What's the first thing an owner should do if they suspect their horse has a respiratory illness?

Dr. Craig: Isolate that animal as soon as possible to minimize transmission to the rest of the herd. Next step is to obtain a temperature on that animal and contact their veterinarian. After proper disinfection, I would advise going through the rest of the herd and making sure there are no additional horses exhibiting respiratory signs.

Diagnostics are important here so that we as practitioners can know what we are dealing with and determine an appropriate course of action for that horse and the premises. With today's technology, next day results are possible to get a diagnosis.

Do those recommendations change if a horse is fully up to date on their vaccines?

Dr. Craig: No. We still want to isolate a sick or suspected ill animal as soon as possible. We can always put them back in their original spot, but limiting contact with the rest of the herd/premise is the best first step. However, a fully vaccinated horse will be a lower risk for transmission than a naïve animal, so keeping those vaccinations up to date are the best management tool for overall disease reduction.

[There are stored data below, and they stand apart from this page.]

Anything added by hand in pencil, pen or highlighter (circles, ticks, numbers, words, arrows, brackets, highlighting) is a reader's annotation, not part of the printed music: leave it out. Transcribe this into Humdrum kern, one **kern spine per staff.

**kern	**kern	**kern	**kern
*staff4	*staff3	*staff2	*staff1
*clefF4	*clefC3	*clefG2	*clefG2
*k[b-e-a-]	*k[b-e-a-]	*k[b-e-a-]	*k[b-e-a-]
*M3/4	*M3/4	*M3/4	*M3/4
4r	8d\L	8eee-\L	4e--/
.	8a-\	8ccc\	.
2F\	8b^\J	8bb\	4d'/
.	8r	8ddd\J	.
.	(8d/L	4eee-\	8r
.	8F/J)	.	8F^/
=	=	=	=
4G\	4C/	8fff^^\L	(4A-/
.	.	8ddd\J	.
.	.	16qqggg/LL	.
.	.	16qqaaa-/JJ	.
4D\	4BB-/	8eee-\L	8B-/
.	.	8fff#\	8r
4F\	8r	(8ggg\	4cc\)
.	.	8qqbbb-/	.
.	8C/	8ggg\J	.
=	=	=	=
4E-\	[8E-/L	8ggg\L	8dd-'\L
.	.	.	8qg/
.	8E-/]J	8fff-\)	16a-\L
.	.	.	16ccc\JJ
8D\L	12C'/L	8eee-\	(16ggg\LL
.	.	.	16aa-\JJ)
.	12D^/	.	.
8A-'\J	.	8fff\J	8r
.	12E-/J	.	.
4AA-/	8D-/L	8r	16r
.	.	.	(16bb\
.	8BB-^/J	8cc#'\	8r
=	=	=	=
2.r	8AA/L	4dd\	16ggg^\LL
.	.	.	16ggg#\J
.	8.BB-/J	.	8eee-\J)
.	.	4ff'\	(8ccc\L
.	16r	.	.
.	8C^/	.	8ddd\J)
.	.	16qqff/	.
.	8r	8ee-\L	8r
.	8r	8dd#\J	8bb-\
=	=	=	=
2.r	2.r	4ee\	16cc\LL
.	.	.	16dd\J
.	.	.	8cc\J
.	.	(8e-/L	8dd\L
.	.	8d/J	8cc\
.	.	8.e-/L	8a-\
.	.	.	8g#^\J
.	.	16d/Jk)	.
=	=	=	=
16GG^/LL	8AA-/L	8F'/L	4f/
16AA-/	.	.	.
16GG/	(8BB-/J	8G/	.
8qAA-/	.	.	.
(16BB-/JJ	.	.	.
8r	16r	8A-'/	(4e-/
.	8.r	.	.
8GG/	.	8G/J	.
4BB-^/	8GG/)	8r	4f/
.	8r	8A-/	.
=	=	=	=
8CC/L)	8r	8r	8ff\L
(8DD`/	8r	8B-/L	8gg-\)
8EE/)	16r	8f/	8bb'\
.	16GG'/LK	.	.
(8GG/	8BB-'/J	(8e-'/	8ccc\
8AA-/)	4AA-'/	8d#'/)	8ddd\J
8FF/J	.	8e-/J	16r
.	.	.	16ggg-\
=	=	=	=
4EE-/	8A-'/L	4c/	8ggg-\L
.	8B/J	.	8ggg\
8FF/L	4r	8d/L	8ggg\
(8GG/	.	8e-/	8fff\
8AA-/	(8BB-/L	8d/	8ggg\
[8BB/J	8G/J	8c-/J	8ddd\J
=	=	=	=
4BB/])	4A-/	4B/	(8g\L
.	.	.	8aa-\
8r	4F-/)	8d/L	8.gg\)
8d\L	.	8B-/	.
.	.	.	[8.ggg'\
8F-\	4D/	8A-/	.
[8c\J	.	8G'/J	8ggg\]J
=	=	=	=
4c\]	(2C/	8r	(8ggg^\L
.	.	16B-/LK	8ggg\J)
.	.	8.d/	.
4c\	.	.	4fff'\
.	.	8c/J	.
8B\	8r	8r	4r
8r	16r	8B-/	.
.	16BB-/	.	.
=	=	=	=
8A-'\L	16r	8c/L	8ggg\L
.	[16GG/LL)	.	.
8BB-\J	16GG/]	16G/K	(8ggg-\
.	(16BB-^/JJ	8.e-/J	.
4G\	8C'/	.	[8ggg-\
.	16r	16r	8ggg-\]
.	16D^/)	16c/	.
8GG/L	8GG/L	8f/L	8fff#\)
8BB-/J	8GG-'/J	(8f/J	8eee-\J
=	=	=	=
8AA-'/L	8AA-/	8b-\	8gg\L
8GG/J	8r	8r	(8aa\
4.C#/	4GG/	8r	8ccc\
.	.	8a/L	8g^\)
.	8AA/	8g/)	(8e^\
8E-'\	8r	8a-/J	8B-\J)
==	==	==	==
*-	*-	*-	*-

Why is respiratory disease so easily transmissible between horses?

Dr. Craig: The way we manage and house horses today lends itself to a rapid spread amongst a population. Gone are the days when horses were continually moving to new grazing areas and had the benefit of clean environments almost daily. Transportation of animals amongst different locations also plays a large role. Racetracks have a constantly evolving population which lends itself to disease transmission.  Respiratory diseases can be transmitted a few different ways:

  • In a stalled situation, those pathogens can be transmitted via aerosols (coughing, sneezing), personnel moving between animals, or common items such as tack, buckets, or even brushes.
  • Out on pasture, nose to nose contact is probably the most common scenario, but aerosols, water sources, feed troughs, and personnel can still play a significant role.

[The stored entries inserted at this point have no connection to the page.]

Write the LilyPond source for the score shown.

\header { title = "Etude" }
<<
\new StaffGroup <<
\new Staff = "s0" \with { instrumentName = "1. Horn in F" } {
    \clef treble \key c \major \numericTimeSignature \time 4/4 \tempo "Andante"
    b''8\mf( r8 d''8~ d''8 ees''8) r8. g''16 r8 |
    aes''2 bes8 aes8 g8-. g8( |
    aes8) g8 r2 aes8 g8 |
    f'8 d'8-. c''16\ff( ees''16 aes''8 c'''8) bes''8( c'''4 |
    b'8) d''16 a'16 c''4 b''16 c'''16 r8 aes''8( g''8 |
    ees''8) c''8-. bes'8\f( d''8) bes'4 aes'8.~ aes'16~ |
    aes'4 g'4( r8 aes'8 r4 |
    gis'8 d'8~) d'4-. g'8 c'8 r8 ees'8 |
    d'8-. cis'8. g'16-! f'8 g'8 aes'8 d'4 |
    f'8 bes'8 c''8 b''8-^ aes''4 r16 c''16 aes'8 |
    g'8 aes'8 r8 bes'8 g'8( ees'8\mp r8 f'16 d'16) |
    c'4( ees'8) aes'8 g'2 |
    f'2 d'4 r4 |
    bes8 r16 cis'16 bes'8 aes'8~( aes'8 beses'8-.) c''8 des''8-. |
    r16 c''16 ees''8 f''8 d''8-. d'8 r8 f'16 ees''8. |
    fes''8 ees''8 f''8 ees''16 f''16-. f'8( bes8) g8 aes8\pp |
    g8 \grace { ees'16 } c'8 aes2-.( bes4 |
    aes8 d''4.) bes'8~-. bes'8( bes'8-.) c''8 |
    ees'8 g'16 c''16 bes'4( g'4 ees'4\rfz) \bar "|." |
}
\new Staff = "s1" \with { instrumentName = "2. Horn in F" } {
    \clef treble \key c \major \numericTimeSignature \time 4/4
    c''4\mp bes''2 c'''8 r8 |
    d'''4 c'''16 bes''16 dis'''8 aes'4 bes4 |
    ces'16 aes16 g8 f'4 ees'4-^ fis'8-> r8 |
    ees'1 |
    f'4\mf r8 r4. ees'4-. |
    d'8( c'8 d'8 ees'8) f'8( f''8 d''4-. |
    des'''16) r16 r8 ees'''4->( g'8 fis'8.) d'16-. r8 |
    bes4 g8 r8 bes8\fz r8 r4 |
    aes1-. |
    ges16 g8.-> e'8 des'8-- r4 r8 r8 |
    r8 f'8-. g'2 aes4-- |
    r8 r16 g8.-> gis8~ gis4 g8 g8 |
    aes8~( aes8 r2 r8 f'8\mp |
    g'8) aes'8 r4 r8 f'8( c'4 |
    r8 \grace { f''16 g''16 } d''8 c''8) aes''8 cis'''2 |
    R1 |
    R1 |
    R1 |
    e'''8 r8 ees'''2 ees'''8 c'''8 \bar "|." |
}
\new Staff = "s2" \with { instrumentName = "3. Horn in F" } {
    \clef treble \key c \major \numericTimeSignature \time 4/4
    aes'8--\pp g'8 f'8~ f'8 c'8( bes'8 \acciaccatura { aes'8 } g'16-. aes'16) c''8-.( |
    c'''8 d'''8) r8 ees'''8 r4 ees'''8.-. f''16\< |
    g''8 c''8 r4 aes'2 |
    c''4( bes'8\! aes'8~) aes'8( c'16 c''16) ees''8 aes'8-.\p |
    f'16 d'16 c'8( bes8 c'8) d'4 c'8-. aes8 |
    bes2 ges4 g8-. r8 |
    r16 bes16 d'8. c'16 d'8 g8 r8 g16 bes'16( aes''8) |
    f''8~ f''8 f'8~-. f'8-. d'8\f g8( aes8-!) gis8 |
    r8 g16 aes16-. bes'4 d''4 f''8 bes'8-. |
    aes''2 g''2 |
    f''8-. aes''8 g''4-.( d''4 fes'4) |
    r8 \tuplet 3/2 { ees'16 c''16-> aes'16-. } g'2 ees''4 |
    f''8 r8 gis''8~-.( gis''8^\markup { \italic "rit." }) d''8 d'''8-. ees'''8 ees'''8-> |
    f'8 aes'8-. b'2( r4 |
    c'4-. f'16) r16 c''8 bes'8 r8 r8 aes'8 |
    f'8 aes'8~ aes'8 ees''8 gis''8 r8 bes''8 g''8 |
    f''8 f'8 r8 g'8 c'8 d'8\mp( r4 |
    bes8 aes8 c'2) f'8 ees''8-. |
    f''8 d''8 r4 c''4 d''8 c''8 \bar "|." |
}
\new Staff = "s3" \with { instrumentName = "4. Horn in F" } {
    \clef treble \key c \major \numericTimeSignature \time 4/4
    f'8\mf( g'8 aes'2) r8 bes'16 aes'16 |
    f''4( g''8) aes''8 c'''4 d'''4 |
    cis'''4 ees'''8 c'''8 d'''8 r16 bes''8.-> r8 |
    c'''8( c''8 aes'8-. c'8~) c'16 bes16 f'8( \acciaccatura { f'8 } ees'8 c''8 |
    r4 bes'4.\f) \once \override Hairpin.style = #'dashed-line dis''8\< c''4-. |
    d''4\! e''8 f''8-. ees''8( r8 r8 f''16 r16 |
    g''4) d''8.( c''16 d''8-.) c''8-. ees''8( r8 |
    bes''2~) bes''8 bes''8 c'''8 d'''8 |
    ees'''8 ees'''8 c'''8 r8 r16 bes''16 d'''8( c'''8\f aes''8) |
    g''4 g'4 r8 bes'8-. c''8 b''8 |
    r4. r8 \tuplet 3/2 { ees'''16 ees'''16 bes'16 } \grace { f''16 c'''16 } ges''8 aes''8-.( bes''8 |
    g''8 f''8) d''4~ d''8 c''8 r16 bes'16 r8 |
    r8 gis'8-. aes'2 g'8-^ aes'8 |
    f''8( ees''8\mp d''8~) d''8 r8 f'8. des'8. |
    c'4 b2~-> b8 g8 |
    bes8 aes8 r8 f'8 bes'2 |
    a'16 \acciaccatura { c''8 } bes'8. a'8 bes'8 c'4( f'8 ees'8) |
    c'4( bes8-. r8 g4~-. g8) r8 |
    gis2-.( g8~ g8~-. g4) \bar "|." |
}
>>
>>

What are some basic things horse owners can do to prevent outbreaks from these types of respiratory infections?

Dr. Craig: First and foremost is to keep the overall herd and individual health at the highest plane possible through a proper nutrition program, regular deworming, and an appropriate vaccination schedule. The environment we keep our horses in can play a big role as well, fresh air and clean living spaces being a fundamental part of this. Anything we can do to reduce the stress level also goes a long way in reducing disease. This is especially true when transporting them. Frequent breaks, access to water, and good air flow are all keys when trailering. Lastly, a biosecurity program for the farm or stable is necessary to avoid the introduction and spread of disease. This can be done in conjunction with their veterinarian and can make a huge difference in disease incidence and spread.